News | January 28, 2007

Empi Announces FDA Clearance of Select TENS Device

Jan. 29, 2007 - Empi, a global market leader in non-invasive, non-systemic pain management and physical rehabilitation for more than 30 years, today announced that the FDA has granted clearance to market the Empi Select TENS (Transcutaneous Electrical Nerve Stimulation) device.

The Select device is designed specifically for the relief of chronic, arthritic, and post-surgical pain. The portable device can be used at home or on-the-go, and integrates site specific, preset treatment programs that make it convenient and easy-to-use. This feature ensures that the patient receives the appropriate electrotherapy treatment, specific to their condition and treatment site.

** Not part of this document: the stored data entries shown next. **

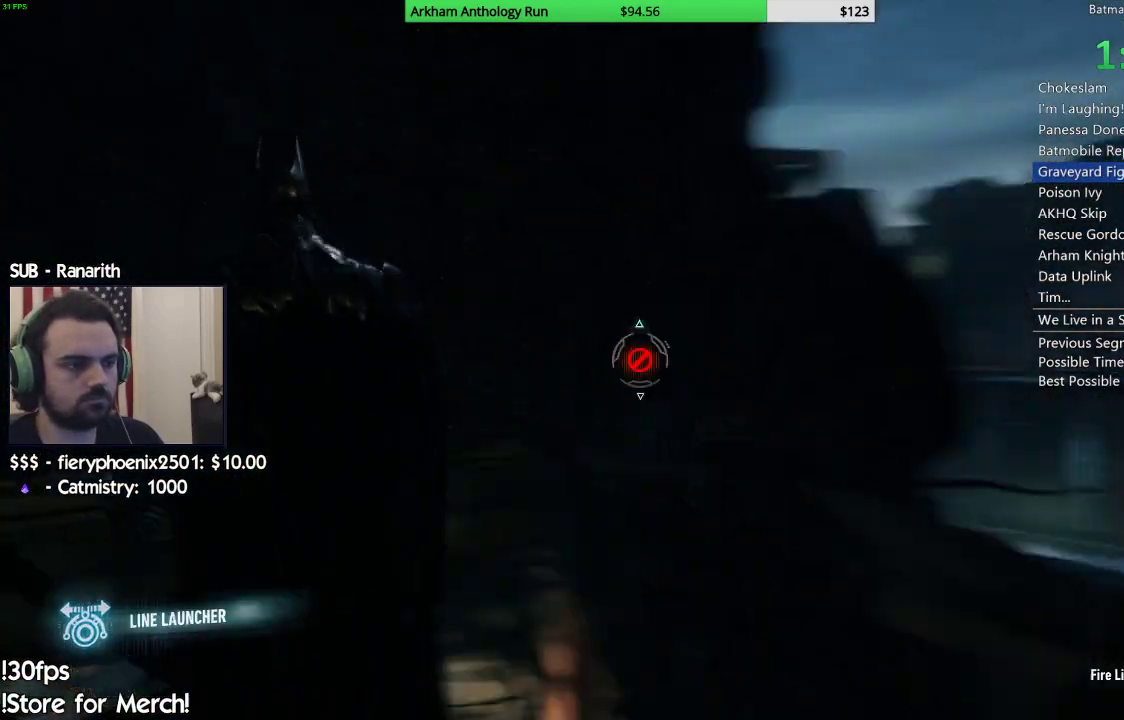
{"buttons": ["L2"], "left_stick": "up", "right_stick": "right", "events": [[117, "left_stick", "right"], [333, "left_stick", "up-right"], [483, "left_stick", "up"]]}
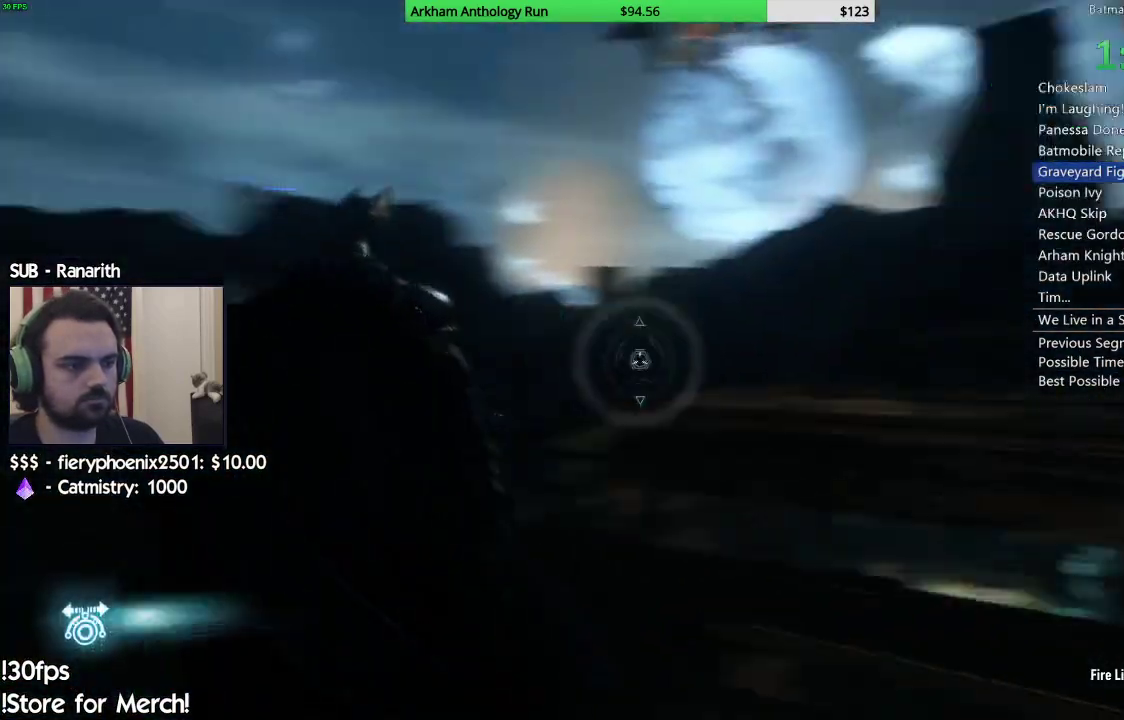
{"buttons": ["L2"], "left_stick": "up-left", "right_stick": "center", "events": [[117, "right_stick", "center"], [167, "left_stick", "up-left"], [350, "right_stick", "left"], [500, "right_stick", "center"]]}
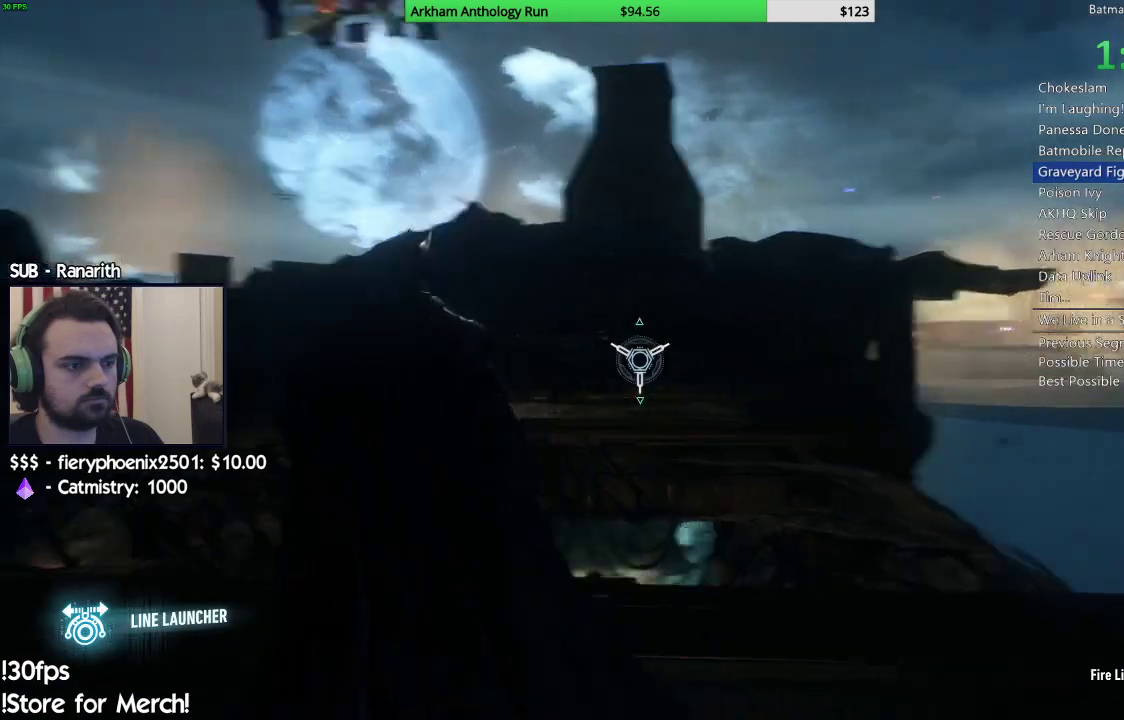
{"buttons": ["L2", "R2"], "left_stick": "up", "right_stick": "center", "events": [[233, "right_stick", "left"], [300, "left_stick", "up"], [317, "right_stick", "center"], [350, "R2", "down"]]}
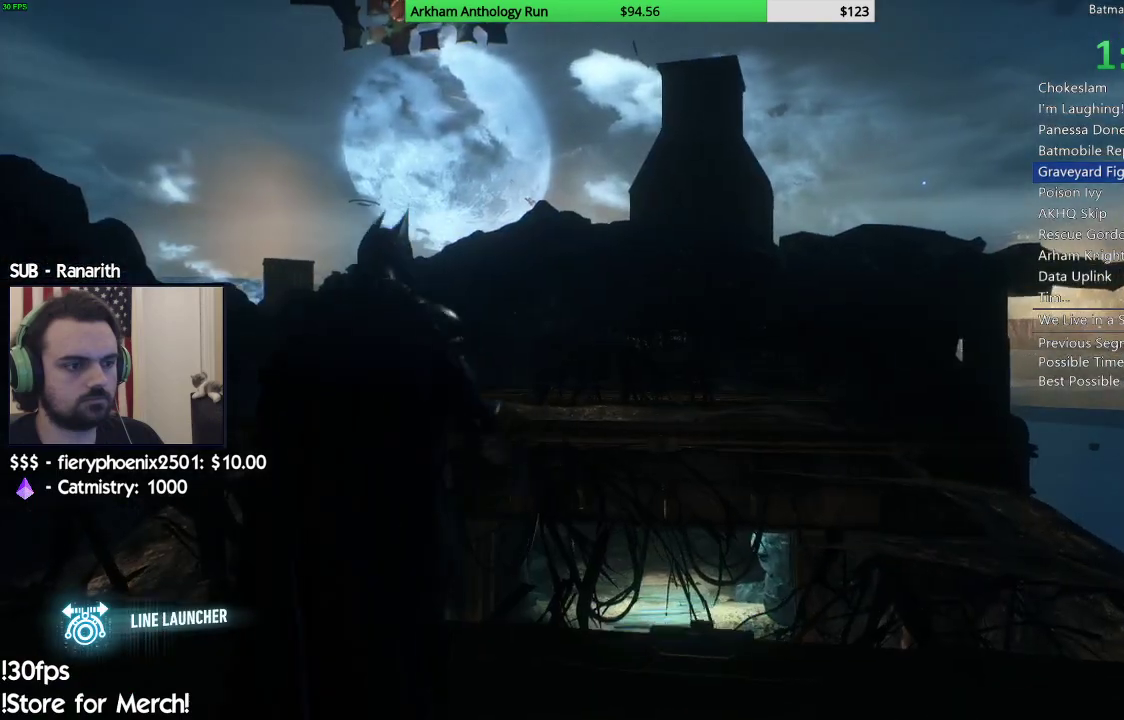
{"buttons": [], "left_stick": "center", "right_stick": "down-right", "events": [[33, "R2", "up"], [333, "L2", "up"], [333, "right_stick", "right"], [383, "right_stick", "down-right"], [500, "left_stick", "center"]]}
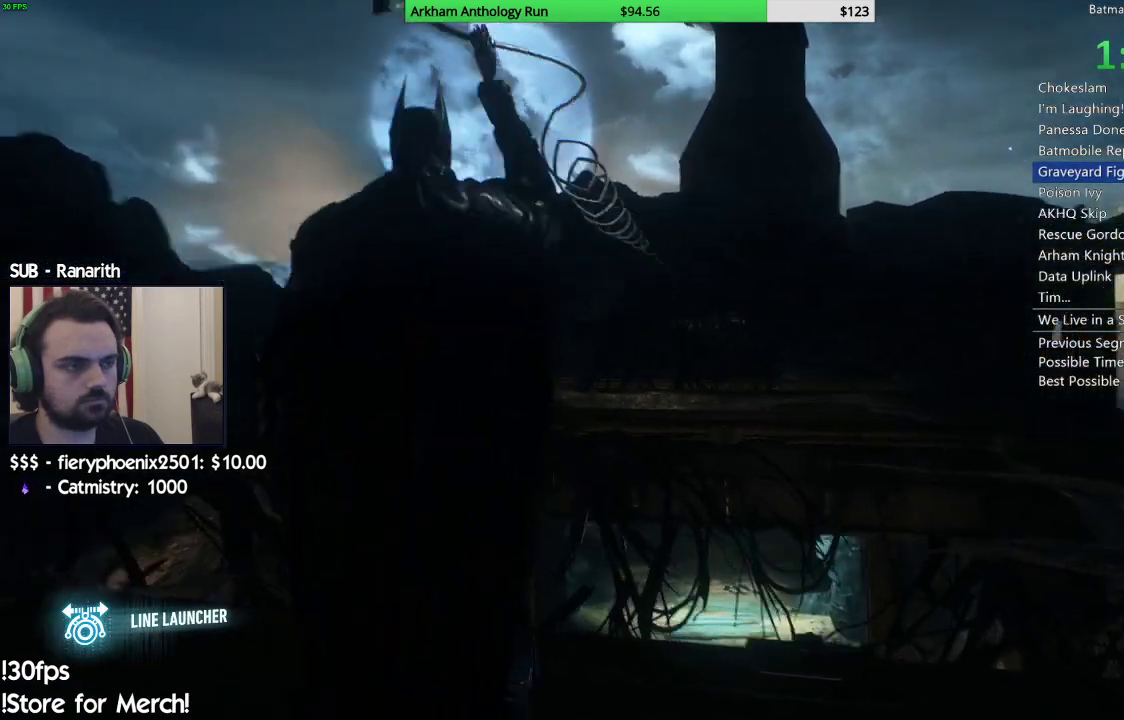
{"buttons": [], "left_stick": "center", "right_stick": "center", "events": [[33, "right_stick", "center"]]}
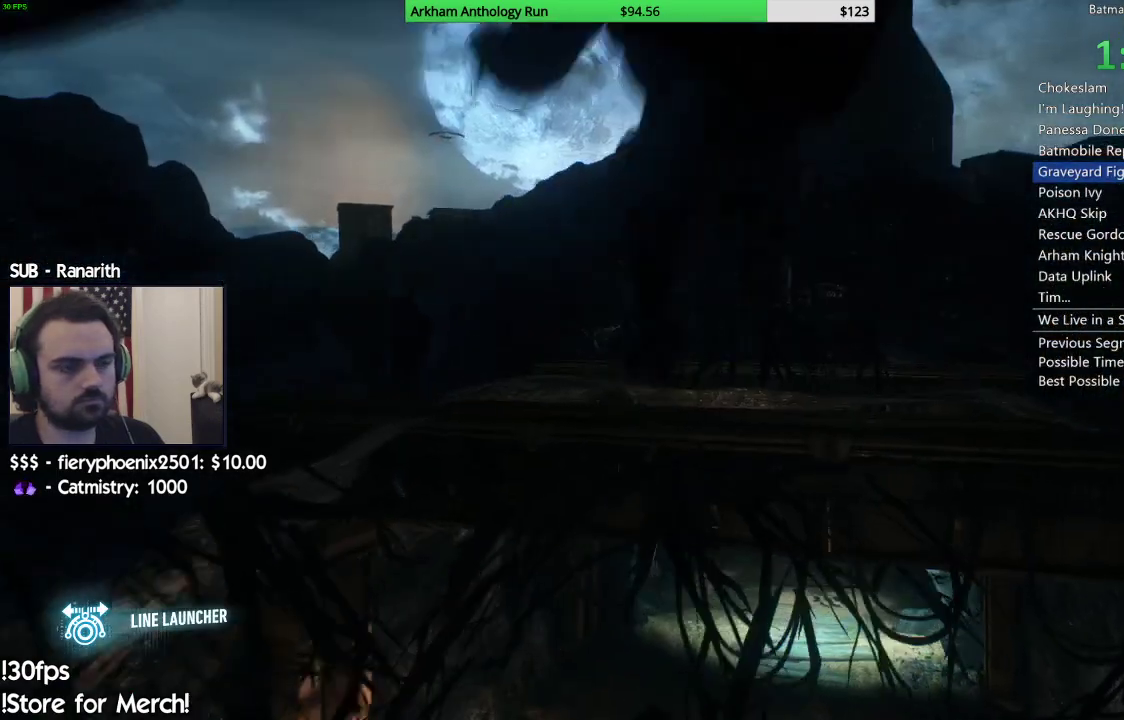
{"buttons": [], "left_stick": "center", "right_stick": "center", "events": [[33, "right_stick", "down-right"], [267, "right_stick", "center"]]}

The Select device also includes a patented SMP waveform that delivers maximum pain relief through the use of both endorphin release and gate control pathways. "Empi's primary focus is to offer healthcare providers non-invasive, non-systemic solutions for managing pain, usually as a complement to standard pharmacotherapies," said Peter Baird, Group President - Therapeutic Devices of Encore Medical Corporation, parent company of Empi.

The Select device represents the cornerstone of Empi's brand revitalization efforts and is the first new electrotherapy device to be developed by Empi following its 2006 merger with Compex Technologies, Inc., which operated under the name Rehabilicare. The jointly developed product draws on the best of the engineering and legacy devices of both predecessor companies.

The Select device will be available from Family Practice, Pain Management, Orthopedic and other physicians in mid-February, 2007.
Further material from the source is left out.